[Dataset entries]
>>>>

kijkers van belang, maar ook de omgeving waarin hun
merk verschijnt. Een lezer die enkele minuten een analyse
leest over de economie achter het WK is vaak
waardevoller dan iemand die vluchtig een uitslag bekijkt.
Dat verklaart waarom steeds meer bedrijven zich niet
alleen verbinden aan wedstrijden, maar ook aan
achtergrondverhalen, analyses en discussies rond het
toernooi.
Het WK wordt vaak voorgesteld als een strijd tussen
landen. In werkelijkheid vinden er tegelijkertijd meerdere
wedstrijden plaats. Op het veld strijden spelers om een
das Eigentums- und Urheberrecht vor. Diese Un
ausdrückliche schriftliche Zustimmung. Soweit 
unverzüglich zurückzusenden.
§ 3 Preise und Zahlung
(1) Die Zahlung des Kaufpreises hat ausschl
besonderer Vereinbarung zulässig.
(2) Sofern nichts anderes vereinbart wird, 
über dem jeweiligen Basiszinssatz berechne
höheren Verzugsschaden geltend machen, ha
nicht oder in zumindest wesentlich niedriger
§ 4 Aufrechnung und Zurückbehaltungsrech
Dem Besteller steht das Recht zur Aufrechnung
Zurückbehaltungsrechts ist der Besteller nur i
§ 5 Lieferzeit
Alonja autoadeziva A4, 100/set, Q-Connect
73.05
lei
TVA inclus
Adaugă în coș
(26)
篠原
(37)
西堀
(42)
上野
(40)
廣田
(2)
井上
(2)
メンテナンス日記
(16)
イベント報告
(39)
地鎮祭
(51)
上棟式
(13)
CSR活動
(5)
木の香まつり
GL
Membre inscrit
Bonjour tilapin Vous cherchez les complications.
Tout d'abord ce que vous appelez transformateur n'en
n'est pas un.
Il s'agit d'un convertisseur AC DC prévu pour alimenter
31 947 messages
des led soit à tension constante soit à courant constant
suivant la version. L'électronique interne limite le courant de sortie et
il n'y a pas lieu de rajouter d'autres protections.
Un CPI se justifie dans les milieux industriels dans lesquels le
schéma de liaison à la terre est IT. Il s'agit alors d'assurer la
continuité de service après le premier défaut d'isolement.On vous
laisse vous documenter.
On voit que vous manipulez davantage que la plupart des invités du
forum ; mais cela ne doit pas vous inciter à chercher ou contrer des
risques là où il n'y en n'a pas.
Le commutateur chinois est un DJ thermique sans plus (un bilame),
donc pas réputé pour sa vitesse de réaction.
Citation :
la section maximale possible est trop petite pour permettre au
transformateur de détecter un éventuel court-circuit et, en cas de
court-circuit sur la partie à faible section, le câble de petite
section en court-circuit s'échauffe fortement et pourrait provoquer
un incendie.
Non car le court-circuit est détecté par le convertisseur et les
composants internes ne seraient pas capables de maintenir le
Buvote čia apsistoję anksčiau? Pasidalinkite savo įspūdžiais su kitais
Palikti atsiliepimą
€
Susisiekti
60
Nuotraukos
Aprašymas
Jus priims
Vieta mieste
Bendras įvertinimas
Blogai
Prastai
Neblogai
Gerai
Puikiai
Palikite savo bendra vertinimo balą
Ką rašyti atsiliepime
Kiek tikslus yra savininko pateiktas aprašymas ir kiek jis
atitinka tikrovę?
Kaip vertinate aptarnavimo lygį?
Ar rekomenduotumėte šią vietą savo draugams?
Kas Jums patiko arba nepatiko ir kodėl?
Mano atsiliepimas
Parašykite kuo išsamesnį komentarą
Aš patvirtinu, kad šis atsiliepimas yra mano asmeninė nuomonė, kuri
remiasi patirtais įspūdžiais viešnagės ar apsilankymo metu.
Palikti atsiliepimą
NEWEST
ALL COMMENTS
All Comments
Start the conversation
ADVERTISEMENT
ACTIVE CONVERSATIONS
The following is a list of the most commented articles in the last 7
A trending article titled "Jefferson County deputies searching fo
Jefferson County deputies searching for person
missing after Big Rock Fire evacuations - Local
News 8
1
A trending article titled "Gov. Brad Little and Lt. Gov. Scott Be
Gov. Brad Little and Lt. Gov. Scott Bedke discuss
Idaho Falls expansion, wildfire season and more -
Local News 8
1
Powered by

<<<<

→ **PROMPT**
Could you retype every line of the listing above word for word, without changing anything?

→ **EXERCISE RESPONSE**
kijkers van belang, maar ook de omgeving waarin hun
merk verschijnt. Een lezer die enkele minuten een analyse
leest over de economie achter het WK is vaak
waardevoller dan iemand die vluchtig een uitslag bekijkt.
Dat verklaart waarom steeds meer bedrijven zich niet
alleen verbinden aan wedstrijden, maar ook aan
achtergrondverhalen, analyses en discussies rond het
toernooi.
Het WK wordt vaak voorgesteld als een strijd tussen
landen. In werkelijkheid vinden er tegelijkertijd meerdere
wedstrijden plaats. Op het veld strijden spelers om een
das Eigentums- und Urheberrecht vor. Diese Un
ausdrückliche schriftliche Zustimmung. Soweit 
unverzüglich zurückzusenden.
§ 3 Preise und Zahlung
(1) Die Zahlung des Kaufpreises hat ausschl
besonderer Vereinbarung zulässig.
(2) Sofern nichts anderes vereinbart wird, 
über dem jeweiligen Basiszinssatz berechne
höheren Verzugsschaden geltend machen, ha
nicht oder in zumindest wesentlich niedriger
§ 4 Aufrechnung und Zurückbehaltungsrech
Dem Besteller steht das Recht zur Aufrechnung
Zurückbehaltungsrechts ist der Besteller nur i
§ 5 Lieferzeit
Alonja autoadeziva A4, 100/set, Q-Connect
73.05
lei
TVA inclus
Adaugă în coș
(26)
篠原
(37)
西堀
(42)
上野
(40)
廣田
(2)
井上
(2)
メンテナンス日記
(16)
イベント報告
(39)
地鎮祭
(51)
上棟式
(13)
CSR活動
(5)
木の香まつり
GL
Membre inscrit
Bonjour tilapin Vous cherchez les complications.
Tout d'abord ce que vous appelez transformateur n'en
n'est pas un.
Il s'agit d'un convertisseur AC DC prévu pour alimenter
31 947 messages
des led soit à tension constante soit à courant constant
suivant la version. L'électronique interne limite le courant de sortie et
il n'y a pas lieu de rajouter d'autres protections.
Un CPI se justifie dans les milieux industriels dans lesquels le
schéma de liaison à la terre est IT. Il s'agit alors d'assurer la
continuité de service après le premier défaut d'isolement.On vous
laisse vous documenter.
On voit que vous manipulez davantage que la plupart des invités du
forum ; mais cela ne doit pas vous inciter à chercher ou contrer des
risques là où il n'y en n'a pas.
Le commutateur chinois est un DJ thermique sans plus (un bilame),
donc pas réputé pour sa vitesse de réaction.
Citation :
la section maximale possible est trop petite pour permettre au
transformateur de détecter un éventuel court-circuit et, en cas de
court-circuit sur la partie à faible section, le câble de petite
section en court-circuit s'échauffe fortement et pourrait provoquer
un incendie.
Non car le court-circuit est détecté par le convertisseur et les
composants internes ne seraient pas capables de maintenir le
Buvote čia apsistoję anksčiau? Pasidalinkite savo įspūdžiais su kitais
Palikti atsiliepimą
€
Susisiekti
60
Nuotraukos
Aprašymas
Jus priims
Vieta mieste
Bendras įvertinimas
Blogai
Prastai
Neblogai
Gerai
Puikiai
Palikite savo bendra vertinimo balą
Ką rašyti atsiliepime
Kiek tikslus yra savininko pateiktas aprašymas ir kiek jis
atitinka tikrovę?
Kaip vertinate aptarnavimo lygį?
Ar rekomenduotumėte šią vietą savo draugams?
Kas Jums patiko arba nepatiko ir kodėl?
Mano atsiliepimas
Parašykite kuo išsamesnį komentarą
Aš patvirtinu, kad šis atsiliepimas yra mano asmeninė nuomonė, kuri
remiasi patirtais įspūdžiais viešnagės ar apsilankymo metu.
Palikti atsiliepimą
NEWEST
ALL COMMENTS
All Comments
Start the conversation
ADVERTISEMENT
ACTIVE CONVERSATIONS
The following is a list of the most commented articles in the last 7
A trending article titled "Jefferson County deputies searching fo
Jefferson County deputies searching for person
missing after Big Rock Fire evacuations - Local
News 8
1
A trending article titled "Gov. Brad Little and Lt. Gov. Scott Be
Gov. Brad Little and Lt. Gov. Scott Bedke discuss
Idaho Falls expansion, wildfire season and more -
Local News 8
1
Powered by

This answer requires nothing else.